It would be nice if Royals, like Disney has done, could just define certain designated smoking areas throughout so that the smoke could be contained and non-smokers could avoid those areas.


----------



## pjrose (Dec 30, 2010)

Leaving the doors open wreaks havoc on the A/C costs and humidity issues.  I'm surprised they weren't phoned by staff members to close the doors.

I hope that both of you aren't owners of those specific villas/weeks, or this could be a repeated problem.  

The owner of one of our units the week before us was always late to check out, the villa often reeked of smoke, and there was often damage.  The Royals always dealt with it as quickly as possible, but we just knew to expect issues when we first arrived.


----------



## kathyth12 (Dec 30, 2010)

pjrose said:


> Leaving the doors open wreaks havoc on the A/C costs and humidity issues.  I'm surprised they weren't phoned by staff members to close the doors.
> 
> I hope that both of you aren't owners of those specific villas/weeks, or this could be a repeated problem.
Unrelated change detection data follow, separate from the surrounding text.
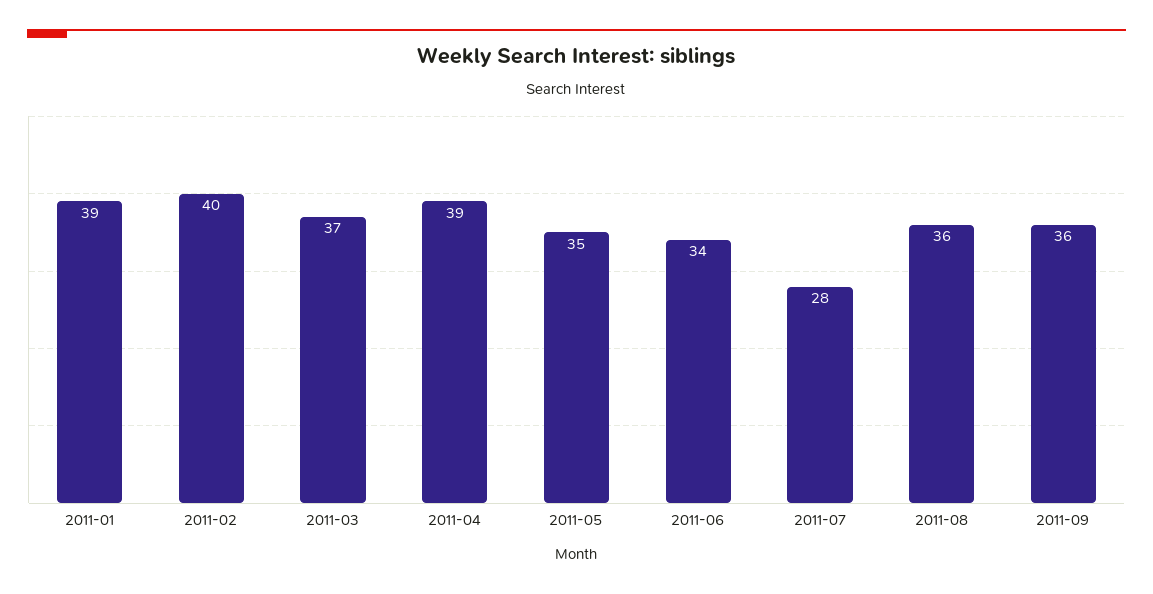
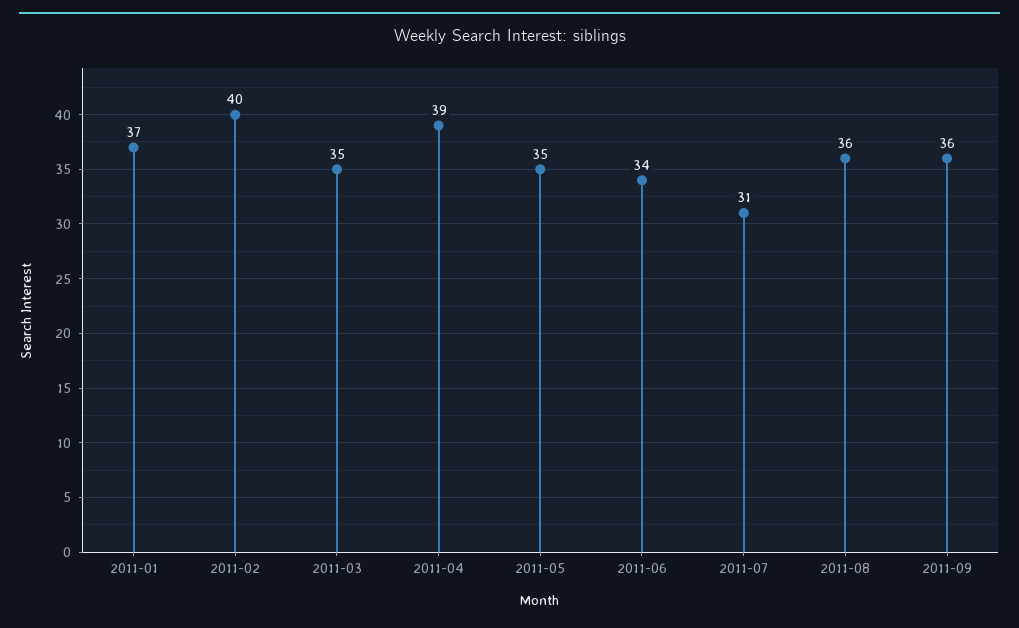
  {
-   "2011-01": 39,
+   "2011-01": 37,
    "2011-02": 40,
-   "2011-03": 37,
+   "2011-03": 35,
    "2011-04": 39,
    "2011-05": 35,
    "2011-06": 34,
-   "2011-07": 28,
+   "2011-07": 31,
    "2011-08": 36,
    "2011-09": 36
  }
We are the owners, but I don't think the people downstairs were as we never had this problem in previous years.  Good point about the A/C and humidity!  If they return next year and continue to leave the terrace doors open, I may let management know.  I guess I can't do anything about the smoke, though.  I hope they were exchangers or renters!


----------



## pianodinosaur (Dec 30, 2010)

We are not smokers.  The new rules will most likely improve the quality of our next Cancun vacation.  We will be at the Royal Islander in late June 2012.  I hope they can keep the tobacco off the beach as well.


----------



## kathyth12 (Dec 31, 2010)

pianodinosaur said:


> We are not smokers.  The new rules will most likely improve the quality of our next Cancun vacation.  We will be at the Royal Islander in late June 2012.  I hope they can keep the tobacco off the beach as well.



Unfortunately, I doubt if the resorts can prohibit smoking on the beaches since they are public.  However, I do wish smokers would pick up and throw away their cigarette butts when they leave the beach.  I find it disgusting to walk on old cigarette butts because people use the sand as their personal ashtray.  How hard is it to take a styrofoam cup down, fill it with sand, use that as an ashtray and throw it away when leaving the beach?  Equally disgusting are the people who stub out their cigarettes on the tile when sitting around the pool.  Or smoke while sitting in the whirlpools.


----------